Werkinstructie: Zet alle regels uit de onderstaande records in een Markdown-tabel met de kolommen Nr en Regel, waarbij Nr het volgnummer van de rij bevat. Laat lege regels en de afbeeldingen weg.

Opgeslagen vermeldingen:
# # # # #
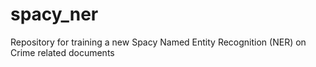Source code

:# spacy_ner
Repository for training a new Spacy Named Entity Recognition (NER) on Crime related documents
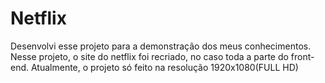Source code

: # Netflix
 Desenvolvi esse projeto para a demonstração dos meus conhecimentos. Nesse projeto, o site do netflix foi recriado, no caso toda a parte do front-end.
 Atualmente, o projeto só feito na resolução 1920x1080(FULL HD)
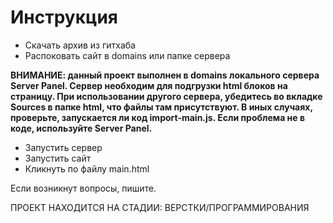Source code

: # Инструкция

- Скачать архив из гитхаба
- Распоковать сайт в domains или папке сервера

**ВНИМАНИЕ: данный проект выполнен в domains локального сервера Server Panel. Сервер необходим для подгрузки html блоков на страницу. При использовании другого сервера, убедитесь во вкладке Sources в папке html, что файлы там присутствуют. В иных случаях, проверьте, запускается ли код import-main.js. Если проблема не в коде, используйте Server Panel.**
- Запустить сервер
- Запустить сайт
- Кликнуть по файлу main.html

Если возникнут вопросы, пишите.

ПРОЕКТ НАХОДИТСЯ НА СТАДИИ: ВЕРСТКИ/ПРОГРАММИРОВАНИЯ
# # # # #
Antwoord op opdracht:
| Nr | Regel |
|---|---|
| 1 | Source code |
| 2 | :# spacy_ner |
| 3 | Repository for training a new Spacy Named Entity Recognition (NER) on Crime related documents |
| 4 | Source code |
| 5 | : # Netflix |
| 6 |  Desenvolvi esse projeto para a demonstração dos meus conhecimentos. Nesse projeto, o site do netflix foi recriado, no caso toda a parte do front-end. |
| 7 |  Atualmente, o projeto só feito na resolução 1920x1080(FULL HD) |
| 8 | Source code |
| 9 | : # Инструкция |
| 10 | - Скачать архив из гитхаба |
| 11 | - Распоковать сайт в domains или папке сервера |
| 12 | **ВНИМАНИЕ: данный проект выполнен в domains локального сервера Server Panel. Сервер необходим для подгрузки html блоков на страницу. При использовании другого сервера, убедитесь во вкладке Sources в папке html, что файлы там присутствуют. В иных случаях, проверьте, запускается ли код import-main.js. Если проблема не в коде, используйте Server Panel.** |
| 13 | - Запустить сервер |
| 14 | - Запустить сайт |
| 15 | - Кликнуть по файлу main.html |
| 16 | Если возникнут вопросы, пишите. |
| 17 | ПРОЕКТ НАХОДИТСЯ НА СТАДИИ: ВЕРСТКИ/ПРОГРАММИРОВАНИЯ |